__Job item__. Write a continuation of the text on the Gulf Coast carbon storage partnership meeting, beginning after its final sentence.

__Source extract__.

Recently, the Bureau of Economic Geology’s Gulf Coast Carbon Center (GCCC) joined the Southern States Energy Board (SSEB) for 2 days to conduct their annual joint partnership meeting—for the first time via webinar. Participants provided key updates on the research projects they lead on carbon capture and storage (CCS) in the Gulf of Mexico region.
In 2018, the GCCC and the SSEB became principal investigators of two
different multi-million-dollar projects funded by the Department of
Energy (DOE) to explore carbon capture and offshore geological carbon
storage in the subsurface under the U.S. Gulf of Mexico. The Gulf of
Mexico Partnership for Offshore Carbon Storage (GoMCarb), led by the
GCCC, explores the potential in the western Gulf region from western
Louisiana to Texas. The second project, led by SSEB and called SECARB
Offshore, explores the potential in the eastern Gulf region from eastern
Louisiana to Florida.
GoMCarb researchers gave updates throughout the first day on topics ranging from characterizing the subsurface geology of potential CO2 storage sites to transportation and infrastructure needs, risk assessment, subsurface monitoring, and stakeholder engagement in the GoMCarb project. GCCC members, including Susan Hovorka, Tip Meckel, Alex Bump, Sahar Bakhshian, Emily Moskal, Dallas Dunlap, and Iulia Olariu, gave presentations. Presentations were also given by partners at the U.S. Geological Survey, Lawrence Berkeley National Laboratory, Lawrence Livermore National Laboratory, Rice University, Lamar University, Total, Trimeric, and The University of Texas at Austin petroleum engineering, geophysics, and advertising departments.

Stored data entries
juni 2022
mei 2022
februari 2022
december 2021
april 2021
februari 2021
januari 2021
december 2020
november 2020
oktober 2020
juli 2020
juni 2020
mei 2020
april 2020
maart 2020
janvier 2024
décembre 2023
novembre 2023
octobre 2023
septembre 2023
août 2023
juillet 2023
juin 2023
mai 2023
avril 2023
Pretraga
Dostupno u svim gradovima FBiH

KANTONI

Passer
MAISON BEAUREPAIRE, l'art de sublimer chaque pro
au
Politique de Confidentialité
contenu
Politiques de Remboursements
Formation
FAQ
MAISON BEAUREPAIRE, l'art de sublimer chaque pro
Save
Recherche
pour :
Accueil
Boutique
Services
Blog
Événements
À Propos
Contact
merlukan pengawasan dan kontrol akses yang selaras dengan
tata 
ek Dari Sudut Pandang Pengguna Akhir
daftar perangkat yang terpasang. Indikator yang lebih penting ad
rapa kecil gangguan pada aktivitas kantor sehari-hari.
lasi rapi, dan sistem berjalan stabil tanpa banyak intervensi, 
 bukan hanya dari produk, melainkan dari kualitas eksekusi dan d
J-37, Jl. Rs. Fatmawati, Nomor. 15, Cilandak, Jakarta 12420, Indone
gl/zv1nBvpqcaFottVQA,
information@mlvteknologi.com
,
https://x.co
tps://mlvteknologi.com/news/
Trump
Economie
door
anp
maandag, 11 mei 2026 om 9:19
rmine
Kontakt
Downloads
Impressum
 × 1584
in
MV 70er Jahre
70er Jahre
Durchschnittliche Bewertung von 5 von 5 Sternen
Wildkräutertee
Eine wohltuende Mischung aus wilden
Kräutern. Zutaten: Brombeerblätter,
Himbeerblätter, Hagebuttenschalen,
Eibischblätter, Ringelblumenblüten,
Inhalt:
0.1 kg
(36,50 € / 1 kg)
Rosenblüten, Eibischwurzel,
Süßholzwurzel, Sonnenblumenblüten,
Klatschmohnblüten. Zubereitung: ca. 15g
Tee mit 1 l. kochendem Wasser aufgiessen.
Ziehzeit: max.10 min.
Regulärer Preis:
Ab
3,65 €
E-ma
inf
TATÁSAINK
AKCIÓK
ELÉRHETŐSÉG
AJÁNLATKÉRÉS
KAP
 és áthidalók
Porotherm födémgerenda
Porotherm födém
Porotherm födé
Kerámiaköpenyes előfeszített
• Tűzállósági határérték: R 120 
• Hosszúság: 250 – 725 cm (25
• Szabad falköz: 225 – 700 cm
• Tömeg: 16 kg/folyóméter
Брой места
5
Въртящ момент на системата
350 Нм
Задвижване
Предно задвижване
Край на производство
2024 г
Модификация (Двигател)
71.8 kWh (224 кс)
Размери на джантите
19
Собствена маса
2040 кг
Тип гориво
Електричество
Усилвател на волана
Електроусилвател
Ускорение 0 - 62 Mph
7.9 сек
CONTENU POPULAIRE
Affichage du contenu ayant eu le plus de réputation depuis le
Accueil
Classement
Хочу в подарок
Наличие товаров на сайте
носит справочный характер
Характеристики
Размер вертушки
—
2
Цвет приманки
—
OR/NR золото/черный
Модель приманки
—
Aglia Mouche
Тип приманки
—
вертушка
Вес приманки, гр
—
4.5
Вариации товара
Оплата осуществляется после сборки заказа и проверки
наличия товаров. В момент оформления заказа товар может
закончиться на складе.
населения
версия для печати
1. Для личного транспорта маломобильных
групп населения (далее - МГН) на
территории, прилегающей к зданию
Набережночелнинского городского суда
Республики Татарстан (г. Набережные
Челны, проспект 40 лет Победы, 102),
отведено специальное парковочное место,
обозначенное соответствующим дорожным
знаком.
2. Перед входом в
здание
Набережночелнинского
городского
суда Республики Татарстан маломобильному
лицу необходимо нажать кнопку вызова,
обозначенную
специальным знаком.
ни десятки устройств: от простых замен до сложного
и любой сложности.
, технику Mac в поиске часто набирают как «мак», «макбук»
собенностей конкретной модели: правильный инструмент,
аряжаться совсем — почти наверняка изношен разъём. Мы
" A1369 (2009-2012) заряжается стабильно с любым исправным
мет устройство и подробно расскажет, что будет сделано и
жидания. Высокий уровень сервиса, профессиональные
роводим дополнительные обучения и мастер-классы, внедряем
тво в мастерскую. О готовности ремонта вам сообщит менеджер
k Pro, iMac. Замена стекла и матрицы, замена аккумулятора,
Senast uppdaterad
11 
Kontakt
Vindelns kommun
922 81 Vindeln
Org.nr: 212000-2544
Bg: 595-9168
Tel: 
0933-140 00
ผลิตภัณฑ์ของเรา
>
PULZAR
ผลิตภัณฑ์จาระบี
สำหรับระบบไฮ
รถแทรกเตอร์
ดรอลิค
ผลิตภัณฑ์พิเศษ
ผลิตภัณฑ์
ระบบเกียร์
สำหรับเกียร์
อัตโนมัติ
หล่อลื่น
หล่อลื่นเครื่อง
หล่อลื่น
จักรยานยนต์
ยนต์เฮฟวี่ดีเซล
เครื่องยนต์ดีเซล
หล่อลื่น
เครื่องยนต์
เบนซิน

__Response to this task__.
The SECARB Offshore and the GoMCarb projects advance and mature a
series of offshore studies funded by the DOE. At the meeting,
researchers presented maps of dozens of structurally defined fetch and
trap areas with the potential to be developed as storage complexes. The
internal sedimentary architecture of several areas shows favorable
stacked traps and seals as well as defines the bounding faults. New work
on infrastructure has advanced the potential for pipeline reuse, and,
for the first time, risk-assessment work considered the impact and
mitigation of offshore well blowouts that intersect stored CO2
plumes. The researchers are excited about the opportunities ahead for
offshore CCS in the Gulf States, matched by the recent uptick in
The GoMCarb project runs through 2023. Each year, the GCCC and SSEB hold a joint partnership meeting to provide updates. For more details on the Gulf of Mexico Partnership for Offshore Carbon Storage, visit the project webpage.
The Energy Institute funded a proposal co-written by the Gulf Coast Carbon Center (GCCC) to find out how to implement and assure long-term underground geological storage of carbon dioxide (CO2) at the technical, legal, policy, business, and community level. The University of Texas at Austin (UT) cross-disciplinary project is co-led by Susan Hovorka of the Bureau of Economic Geology’s GCCC and LeeAnn Kahlor of the Moody College of Communication. Other team members are from the Cockrell School of Engineering, the School of Law, and the McCombs School of Business.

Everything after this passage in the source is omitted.